--- Records for this exercise Enclosed Below ---

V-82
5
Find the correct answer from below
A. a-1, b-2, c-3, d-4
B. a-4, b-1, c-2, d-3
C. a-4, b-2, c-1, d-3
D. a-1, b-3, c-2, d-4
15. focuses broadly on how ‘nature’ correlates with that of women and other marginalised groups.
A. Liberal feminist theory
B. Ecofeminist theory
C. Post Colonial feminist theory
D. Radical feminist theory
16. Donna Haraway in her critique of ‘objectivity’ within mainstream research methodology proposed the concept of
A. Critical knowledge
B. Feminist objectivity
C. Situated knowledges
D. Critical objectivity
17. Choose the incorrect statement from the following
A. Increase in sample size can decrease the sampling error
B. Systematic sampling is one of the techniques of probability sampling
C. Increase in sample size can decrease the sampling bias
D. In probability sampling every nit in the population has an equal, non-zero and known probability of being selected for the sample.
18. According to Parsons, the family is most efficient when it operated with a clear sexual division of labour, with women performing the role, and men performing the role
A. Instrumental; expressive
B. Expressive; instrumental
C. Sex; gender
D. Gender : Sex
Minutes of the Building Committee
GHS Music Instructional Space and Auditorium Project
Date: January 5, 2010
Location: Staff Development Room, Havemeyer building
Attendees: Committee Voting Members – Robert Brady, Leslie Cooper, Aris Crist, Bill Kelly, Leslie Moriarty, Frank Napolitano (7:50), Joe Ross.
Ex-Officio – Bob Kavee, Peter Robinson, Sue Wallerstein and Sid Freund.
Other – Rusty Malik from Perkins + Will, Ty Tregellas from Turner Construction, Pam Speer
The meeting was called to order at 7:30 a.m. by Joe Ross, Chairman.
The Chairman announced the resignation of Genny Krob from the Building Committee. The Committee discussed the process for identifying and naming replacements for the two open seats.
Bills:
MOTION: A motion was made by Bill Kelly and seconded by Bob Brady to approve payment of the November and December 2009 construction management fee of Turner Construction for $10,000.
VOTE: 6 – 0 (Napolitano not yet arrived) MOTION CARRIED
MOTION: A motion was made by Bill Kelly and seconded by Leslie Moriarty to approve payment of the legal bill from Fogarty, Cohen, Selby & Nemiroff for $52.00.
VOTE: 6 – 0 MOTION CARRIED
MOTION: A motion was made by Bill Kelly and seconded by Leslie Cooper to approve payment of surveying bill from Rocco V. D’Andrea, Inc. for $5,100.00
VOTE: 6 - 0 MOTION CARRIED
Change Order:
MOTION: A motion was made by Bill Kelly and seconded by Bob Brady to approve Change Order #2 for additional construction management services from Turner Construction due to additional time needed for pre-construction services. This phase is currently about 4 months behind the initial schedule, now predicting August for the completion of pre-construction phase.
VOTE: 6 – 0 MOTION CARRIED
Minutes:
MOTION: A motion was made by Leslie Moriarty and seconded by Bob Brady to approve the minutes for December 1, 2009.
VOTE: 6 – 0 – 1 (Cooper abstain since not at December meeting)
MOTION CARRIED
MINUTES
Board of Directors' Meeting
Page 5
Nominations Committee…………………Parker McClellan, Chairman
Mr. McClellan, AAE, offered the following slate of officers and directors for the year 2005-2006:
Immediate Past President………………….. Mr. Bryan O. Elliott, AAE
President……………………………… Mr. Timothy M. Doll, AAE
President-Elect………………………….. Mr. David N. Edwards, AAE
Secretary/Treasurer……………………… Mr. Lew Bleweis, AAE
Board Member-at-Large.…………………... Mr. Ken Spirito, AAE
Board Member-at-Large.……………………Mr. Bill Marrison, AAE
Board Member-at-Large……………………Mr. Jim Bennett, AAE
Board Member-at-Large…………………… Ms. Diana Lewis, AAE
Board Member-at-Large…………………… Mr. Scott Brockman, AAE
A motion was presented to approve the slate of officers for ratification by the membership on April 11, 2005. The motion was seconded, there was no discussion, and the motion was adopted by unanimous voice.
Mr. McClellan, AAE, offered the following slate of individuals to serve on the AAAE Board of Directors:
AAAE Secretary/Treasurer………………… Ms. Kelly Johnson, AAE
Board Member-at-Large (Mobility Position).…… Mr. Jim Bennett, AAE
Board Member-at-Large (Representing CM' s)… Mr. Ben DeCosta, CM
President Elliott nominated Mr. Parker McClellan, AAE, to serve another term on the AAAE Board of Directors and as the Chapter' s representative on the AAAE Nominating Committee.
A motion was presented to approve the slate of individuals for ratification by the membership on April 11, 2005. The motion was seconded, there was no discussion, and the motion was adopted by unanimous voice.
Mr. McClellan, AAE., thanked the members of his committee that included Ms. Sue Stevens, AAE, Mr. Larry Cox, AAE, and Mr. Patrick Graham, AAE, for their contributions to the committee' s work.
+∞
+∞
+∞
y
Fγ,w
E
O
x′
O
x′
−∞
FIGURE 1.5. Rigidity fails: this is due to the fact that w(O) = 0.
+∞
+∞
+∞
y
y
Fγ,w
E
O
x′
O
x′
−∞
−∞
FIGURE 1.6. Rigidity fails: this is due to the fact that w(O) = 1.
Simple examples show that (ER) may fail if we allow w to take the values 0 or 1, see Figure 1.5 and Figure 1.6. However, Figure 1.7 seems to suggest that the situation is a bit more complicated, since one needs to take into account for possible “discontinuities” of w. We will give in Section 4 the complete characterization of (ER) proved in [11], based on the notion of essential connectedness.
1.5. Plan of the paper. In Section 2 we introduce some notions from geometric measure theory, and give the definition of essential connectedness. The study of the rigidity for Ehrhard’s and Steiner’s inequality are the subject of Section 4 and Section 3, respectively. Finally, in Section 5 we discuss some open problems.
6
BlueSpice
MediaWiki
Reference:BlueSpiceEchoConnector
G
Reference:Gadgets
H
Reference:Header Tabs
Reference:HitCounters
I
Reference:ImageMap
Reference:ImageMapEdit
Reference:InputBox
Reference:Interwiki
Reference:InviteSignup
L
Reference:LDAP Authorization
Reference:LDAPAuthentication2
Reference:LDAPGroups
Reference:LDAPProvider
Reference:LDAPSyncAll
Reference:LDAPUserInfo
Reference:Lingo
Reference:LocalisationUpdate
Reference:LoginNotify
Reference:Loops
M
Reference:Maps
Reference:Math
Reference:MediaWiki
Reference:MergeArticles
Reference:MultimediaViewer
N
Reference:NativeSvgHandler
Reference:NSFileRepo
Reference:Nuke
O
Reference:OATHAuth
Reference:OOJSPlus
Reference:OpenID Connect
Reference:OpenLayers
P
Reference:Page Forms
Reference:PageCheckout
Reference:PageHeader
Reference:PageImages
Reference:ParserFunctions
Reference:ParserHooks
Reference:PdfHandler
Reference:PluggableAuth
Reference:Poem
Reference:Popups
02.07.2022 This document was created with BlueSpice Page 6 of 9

--- End of Enclosed Records for this exercise ---

The answer should consist of all lines from the records above that hold the word "Napolitano".

Attendees: Committee Voting Members – Robert Brady, Leslie Cooper, Aris Crist, Bill Kelly, Leslie Moriarty, Frank Napolitano (7:50), Joe Ross.
VOTE: 6 – 0 (Napolitano not yet arrived) MOTION CARRIED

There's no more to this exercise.